Je n’ai pas eu de soutien avec le président Talon. Le ministre des Sports m’a reçu et m’a aidé. Il m’a dit : « Padonou, même si je prends un bâton magique pour dire que vous, les anciennes gloires de la boxe, je vais vous prendre en charge, mes collaborateurs peuvent dire non car, ce n’est pas une décision du gouvernement ni de l’Assemblée nationale. C’est sur la base de ces deux décisions que moi (le ministre), je peux faire quelque chose. » Il me disait que si la décision ne vient pas du haut, que lui, en tant que ministre des Sports, il ne pouvait rien. La preuve, quand j’avais introduit la plainte de mes deux yeux, il a donné des ordres pour qu’on opère mes deux yeux, mais ses collaborateurs ont refusé, en demandant où ils vont trouver les sous pour qu’on puisse m’opérer. Alors, le ministre m’a dit si tu as des problèmes, il faut venir me voir. Je décide d’aller voir le ministre, mais il n’est jamais là. Vous pensez que moi je vais attendre ça avant de pouvoir nourrir mes enfants à la maison ? Je ne peux pas attendre pour nourrir ma famille.
Quelles sont vos relations avec la Fédération en place ?

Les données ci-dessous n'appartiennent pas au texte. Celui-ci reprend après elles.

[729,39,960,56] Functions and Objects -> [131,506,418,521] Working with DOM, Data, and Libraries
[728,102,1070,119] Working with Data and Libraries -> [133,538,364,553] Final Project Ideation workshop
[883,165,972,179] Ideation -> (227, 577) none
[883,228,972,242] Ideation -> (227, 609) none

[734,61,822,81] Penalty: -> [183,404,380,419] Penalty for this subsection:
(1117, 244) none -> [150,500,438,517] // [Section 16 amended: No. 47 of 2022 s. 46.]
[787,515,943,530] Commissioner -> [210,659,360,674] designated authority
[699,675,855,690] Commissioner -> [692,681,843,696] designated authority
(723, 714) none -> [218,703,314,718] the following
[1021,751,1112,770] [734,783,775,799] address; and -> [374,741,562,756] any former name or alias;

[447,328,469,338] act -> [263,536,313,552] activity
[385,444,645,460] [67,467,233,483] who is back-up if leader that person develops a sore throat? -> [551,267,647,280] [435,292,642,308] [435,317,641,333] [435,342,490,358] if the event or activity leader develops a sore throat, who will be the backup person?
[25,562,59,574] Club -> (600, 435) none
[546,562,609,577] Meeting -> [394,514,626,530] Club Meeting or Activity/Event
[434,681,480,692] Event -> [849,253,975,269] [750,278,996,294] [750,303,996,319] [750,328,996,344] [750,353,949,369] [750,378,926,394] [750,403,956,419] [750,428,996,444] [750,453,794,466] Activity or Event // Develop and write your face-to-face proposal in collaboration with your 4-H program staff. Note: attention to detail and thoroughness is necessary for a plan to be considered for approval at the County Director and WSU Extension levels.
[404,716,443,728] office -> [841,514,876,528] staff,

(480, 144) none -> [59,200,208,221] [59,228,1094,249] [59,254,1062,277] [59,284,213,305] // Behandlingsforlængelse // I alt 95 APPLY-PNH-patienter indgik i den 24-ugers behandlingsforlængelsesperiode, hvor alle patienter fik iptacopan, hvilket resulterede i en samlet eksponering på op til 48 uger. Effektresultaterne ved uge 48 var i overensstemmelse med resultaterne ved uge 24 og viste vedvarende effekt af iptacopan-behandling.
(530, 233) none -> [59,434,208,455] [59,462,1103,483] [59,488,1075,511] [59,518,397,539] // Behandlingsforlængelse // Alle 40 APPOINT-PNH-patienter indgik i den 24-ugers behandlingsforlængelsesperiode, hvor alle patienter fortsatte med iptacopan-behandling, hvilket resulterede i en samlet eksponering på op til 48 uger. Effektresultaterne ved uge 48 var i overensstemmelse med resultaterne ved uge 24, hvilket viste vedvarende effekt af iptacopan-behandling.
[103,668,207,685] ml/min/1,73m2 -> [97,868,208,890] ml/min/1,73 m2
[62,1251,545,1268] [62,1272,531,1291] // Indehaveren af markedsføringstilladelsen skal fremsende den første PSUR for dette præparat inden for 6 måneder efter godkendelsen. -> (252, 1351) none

La Fédération qui a actuellement en charge la boxe béninoise, elle vient d’arriver. Personnellement, je ne maîtrise par le nouveau président. Moi, j’ai évolué avec les Fédérations tenues par Prudencio, da Silva, Tankpinou, Médétadji et feu Noutaï. Tout au moins sept Fédérations que j’ai connues et elles ont fait de bons boulots. Elles se sont battues pour les intérêts des acteurs de la boxe malgré que les promoteurs nous utilisent à leurs manières. C’était ces Fédérations qui avaient fait qu’on était au moins payés en tant que champions d’Afrique à 70 000 Fcfa par le gouvernement du président Mathieu Kérékou alors qu’on était à 40 000f au temps de Soglo. C’était des primes d’encouragement pour qu’on puisse aller loin avec les couronnes. C’est même pour cela que le cachet de boxeur ne nous disait rien parce que même si l’autre vous exploite, vous venez au moins au Ministère pour percevoir quelque chose afin de mieux vous préparer pour les prochains combats. Le Ministère des Sports et les Fédérations d’alors ont su gérer ces choses avec nous jusqu’à la fin de nos carrières. Ces Fédérations ont fait ce qu’elles peuvent mais ce qui fait mal, c’est les millions qu’on n’a pas gagnés alors que de partout où on entend ton nom, on pensait que tu gagnais des millions. Le boxeur béninois était incapable de dire le montant qu’il devrait recevoir pour un combat. Qui es tu pour t’imposer ? C’était une jungle. Tu prends ça ainsi ou on t’écarte. Je n’ai rien gagné avec la boxe véritablement. Là où les autres sont à 10, 15 millions ou 50 millions dans lesquels ils peuvent gagner quelque chose, nous, on n’a rien. Un champion ghanéen sort aujourd’hui pour un combat à Las Vegas, il paie au moins quatre maisons ensemble avec des voitures de luxe. On ne peut pas se comparer à ces gens mais, ce sont eux qu’on battait sur le ring. C’est simplement triste.